VS: So we started off as a fake news detection tool. In fact, our first prototype was a browser extension, and with the click of a button, whatever you're reading, an article, a claim, or any sentence that you select, you could get a verdict that it's true or false. But then, after talking to people in the media, especially within Norway, for example talking to journalists and debating with a news agency in Norway, the largest news agency in Norway, it became clear that they need tools for researching and fact-checking rather than a fake news detection tools. Journalists do not have a problem with fake-news detection, they are smart enough to distinguish whether something is fake news or true news, but instead, what they need help with is while writing the article. They are working under time pressure and they do not have sufficient time to fact-check what they have written, and we thought that our technology could be adopted as what we call as "EA Editor", where we can check the claims or statistic numbers as you are writing the article, and give you an overview of the claims which we think that are not credible, or that don't have sufficient support evidence to back this up. Maybe you need to do more research, or maybe you need to change it or maybe you just made a factual error and that needs to be fixed.

#### Collected data:
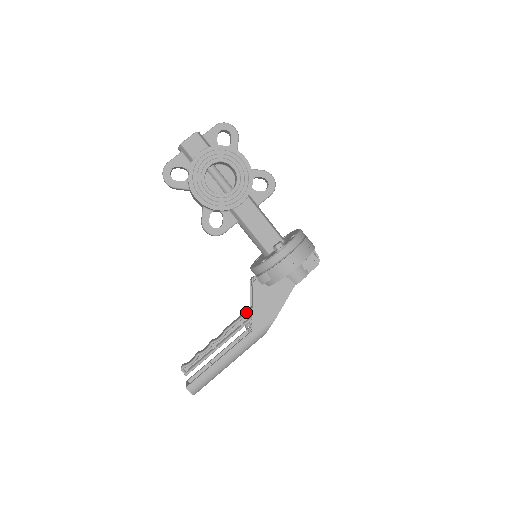
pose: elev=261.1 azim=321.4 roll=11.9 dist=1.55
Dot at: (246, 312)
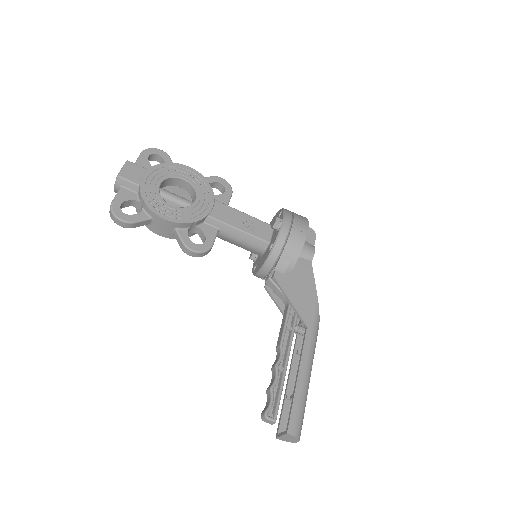
Dot at: (286, 313)
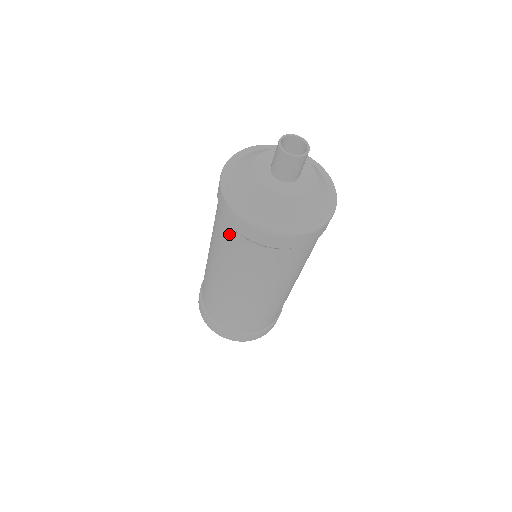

#### Set problem 1:
In the interview passage about the fact-checking tool, what form did the first prototype take?
#### Set problem 2:
Continue the interview passage about the fact-checking tool, picking up right after its last sentence.

#### Task result 1:
A browser extension.

#### Task result 2:
SS: What do you think about being an entrepreneur from Norway? I know you're based in Stavanger, but I would like you to comment a little bit with your international background on the pros and cons.
VS: I think that Norway it's an excellent place to be for start-ups. There is excellent support from the government. There is Innovation Norway and fortunately through there, which is the Norwegian Research Agency, there are sufficient funding opportunities for startups to get bootstrapped, and there are excellent accelerators. We are part of a start-up lab and Validay is also having a start-up accelerator program. So all these accelerator programs and funding opportunities make it an excellent place to be for startups.
SS: And there is I guess the issue of the Norwegian language in the market, but on the other hand, as you say, what you're doing has international potential. I think AI will have a special language-related role, it will have a very interesting kind of local-global aspect to it because there will be something that will have to be done in local languages.
VS: Definitely. Our goal is to first master the applications for the English language, and then, adapt it to Nordic languages and other European languages, so it will be like a 1-1 go-to place for fact-checking, automated fact-checking, and for researching when you're writing articles in any language that you would prefer.
SS: I also like the points that you made to me before the podcast, that Norwegians are avid readers of newspapers and consumers of news. I think maybe we are the country in the world that buys the largest or spends the most per capita on the news. So I guess it's a good hunting ground.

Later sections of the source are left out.